Consigne => Renvoyez tout le listing ci-dessous ligne par ligne, à l'identique, mais sans les images.

Enregistrements des boîtes d'éléments d'image
-*-

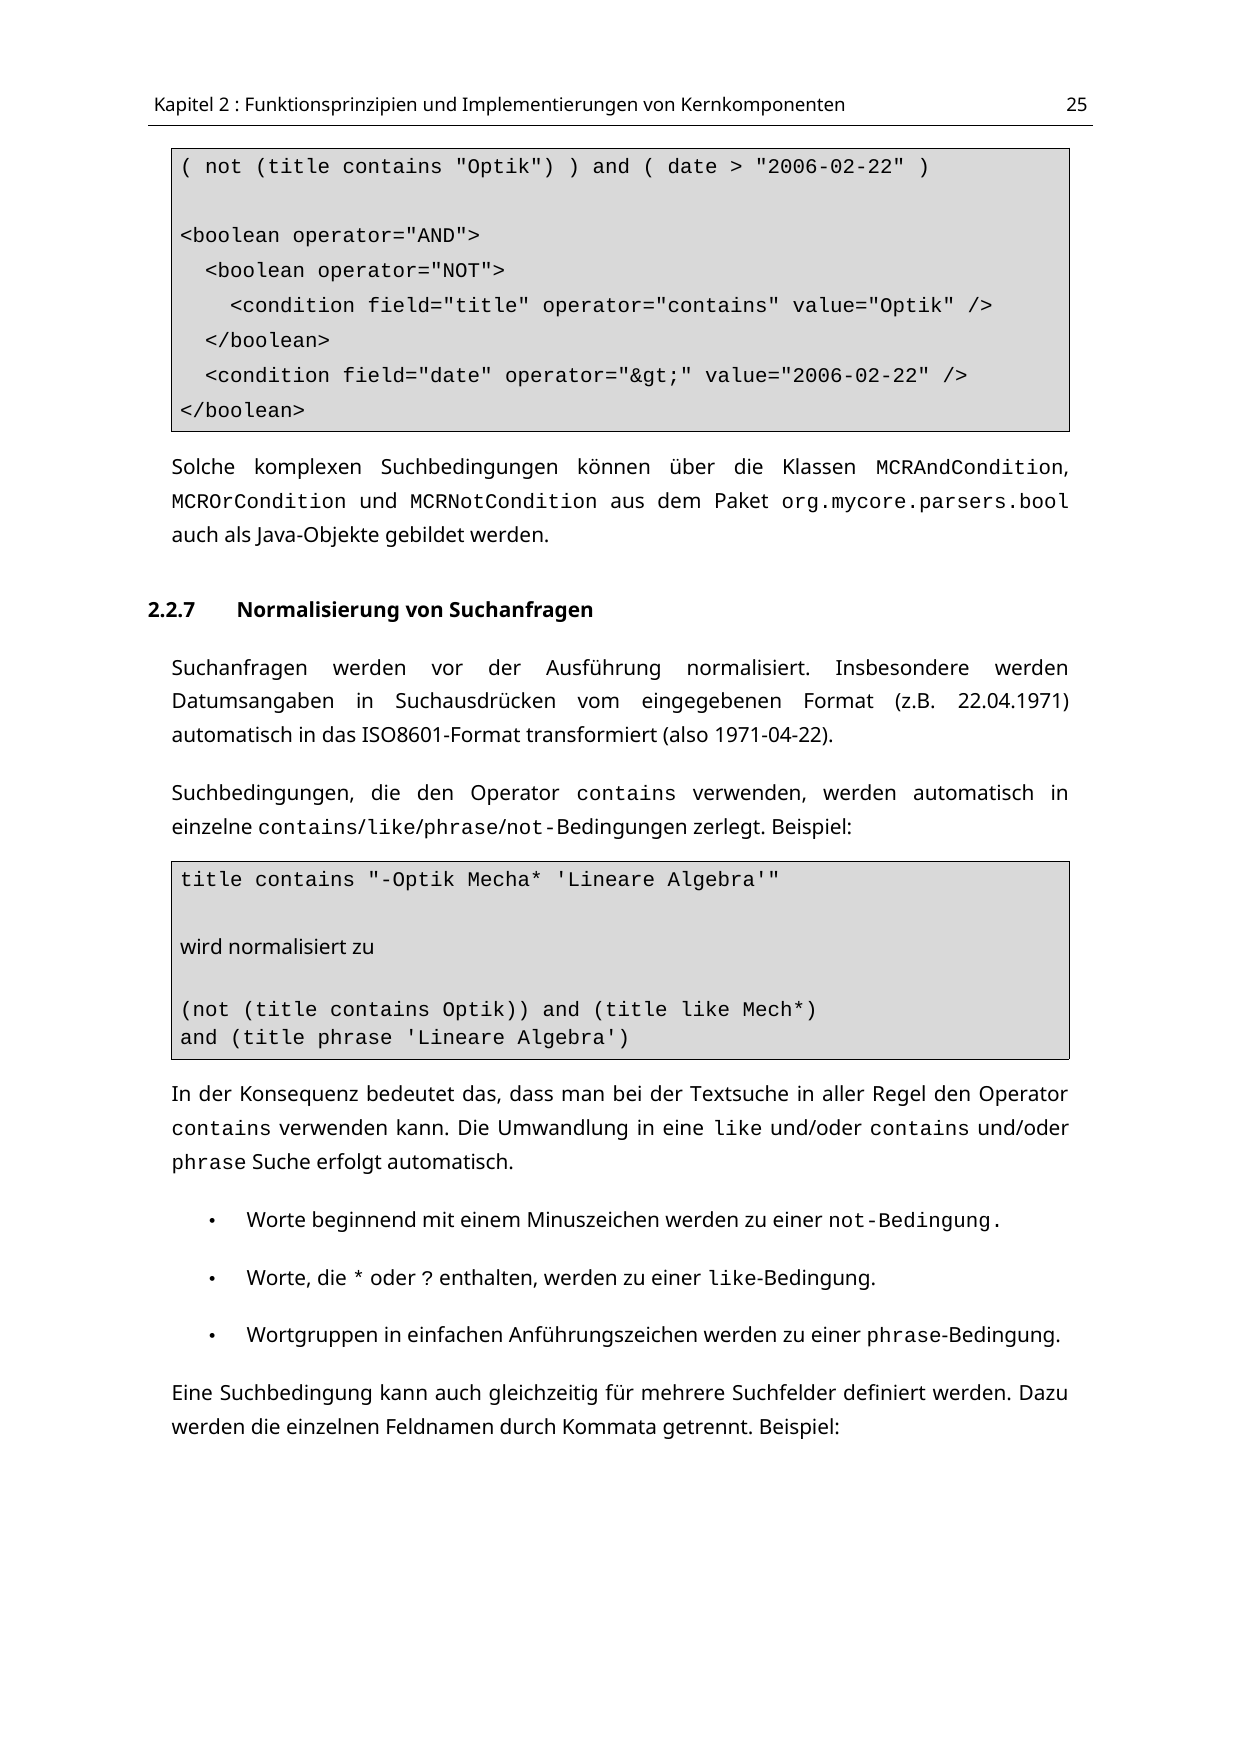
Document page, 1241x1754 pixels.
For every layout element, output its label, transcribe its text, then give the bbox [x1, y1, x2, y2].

subtitle Normalisierung von Suchanfragen [148, 595, 1092, 624]
text <boolean operator="AND"> [172, 216, 1069, 248]
text </boolean> [172, 321, 1069, 353]
list Worte beginnend mit einem Minuszeichen werden zu einer not-Bedingung. [209, 1205, 1069, 1234]
text Eine Suchbedingung kann auch gleichzeitig für mehrere Suchfelder definiert werden. Dazu werden die einzelnen Feldnamen durch Kommata getrennt. Beispiel: [171, 1378, 1069, 1440]
text Suchanfragen werden vor der Ausführung normalisiert. Insbesondere werden Datumsangaben in Suchausdrücken vom eingegebenen Format (z.B. 22.04.1971) automatisch in das ISO8601-Format transformiert (also 1971-04-22). [171, 653, 1069, 749]
text </boolean> [172, 391, 1069, 431]
list Worte, die * oder ? enthalten, werden zu einer like-Bedingung. [209, 1263, 1069, 1291]
text <boolean operator="NOT"> [172, 251, 1069, 283]
text Suchbedingungen, die den Operator contains verwenden, werden automatisch in einzelne contains/like/phrase/not-Bedingungen zerlegt. Beispiel: [171, 778, 1069, 841]
text <condition field="date" operator="&gt;" value="2006-02-22" /> [172, 356, 1069, 388]
text title contains "-Optik Mecha* 'Lineare Algebra'" wird normalisiert zu (not (title contains Optik)) and (title like Mech*) and (title phrase 'Lineare Algebra') [172, 862, 1069, 1059]
text <condition field="title" operator="contains" value="Optik" /> [172, 286, 1069, 318]
list Wortgruppen in einfachen Anführungszeichen werden zu einer phrase-Bedingung. [209, 1321, 1069, 1349]
text ( not (title contains "Optik") ) and ( date > "2006-02-22" ) [172, 149, 1069, 213]
text In der Konsequenz bedeutet das, dass man bei der Textsuche in aller Regel den Operator contains verwenden kann. Die Umwandlung in eine like und/oder contains und/oder phrase Suche erfolgt automatisch. [171, 1079, 1069, 1176]
text Solche komplexen Suchbedingungen können über die Klassen MCRAndCondition, MCROrCondition und MCRNotCondition aus dem Paket org.mycore.parsers.bool auch als Java-Objekte gebildet werden. [171, 452, 1069, 548]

-*-

Résultat =>
Document page, 1241x1754 pixels.
For every layout element, output its label, transcribe its text, then give the bbox [x1, y1, x2, y2].

subtitle Normalisierung von Suchanfragen [148, 595, 1092, 624]
text <boolean operator="AND"> [172, 216, 1069, 248]
text </boolean> [172, 321, 1069, 353]
list Worte beginnend mit einem Minuszeichen werden zu einer not-Bedingung. [209, 1205, 1069, 1234]
text Eine Suchbedingung kann auch gleichzeitig für mehrere Suchfelder definiert werden. Dazu werden die einzelnen Feldnamen durch Kommata getrennt. Beispiel: [171, 1378, 1069, 1440]
text Suchanfragen werden vor der Ausführung normalisiert. Insbesondere werden Datumsangaben in Suchausdrücken vom eingegebenen Format (z.B. 22.04.1971) automatisch in das ISO8601-Format transformiert (also 1971-04-22). [171, 653, 1069, 749]
text </boolean> [172, 391, 1069, 431]
list Worte, die * oder ? enthalten, werden zu einer like-Bedingung. [209, 1263, 1069, 1291]
text <boolean operator="NOT"> [172, 251, 1069, 283]
text Suchbedingungen, die den Operator contains verwenden, werden automatisch in einzelne contains/like/phrase/not-Bedingungen zerlegt. Beispiel: [171, 778, 1069, 841]
text <condition field="date" operator="&gt;" value="2006-02-22" /> [172, 356, 1069, 388]
text title contains "-Optik Mecha* 'Lineare Algebra'" wird normalisiert zu (not (title contains Optik)) and (title like Mech*) and (title phrase 'Lineare Algebra') [172, 862, 1069, 1059]
text <condition field="title" operator="contains" value="Optik" /> [172, 286, 1069, 318]
list Wortgruppen in einfachen Anführungszeichen werden zu einer phrase-Bedingung. [209, 1321, 1069, 1349]
text ( not (title contains "Optik") ) and ( date > "2006-02-22" ) [172, 149, 1069, 213]
text In der Konsequenz bedeutet das, dass man bei der Textsuche in aller Regel den Operator contains verwenden kann. Die Umwandlung in eine like und/oder contains und/oder phrase Suche erfolgt automatisch. [171, 1079, 1069, 1176]
text Solche komplexen Suchbedingungen können über die Klassen MCRAndCondition, MCROrCondition und MCRNotCondition aus dem Paket org.mycore.parsers.bool auch als Java-Objekte gebildet werden. [171, 452, 1069, 548]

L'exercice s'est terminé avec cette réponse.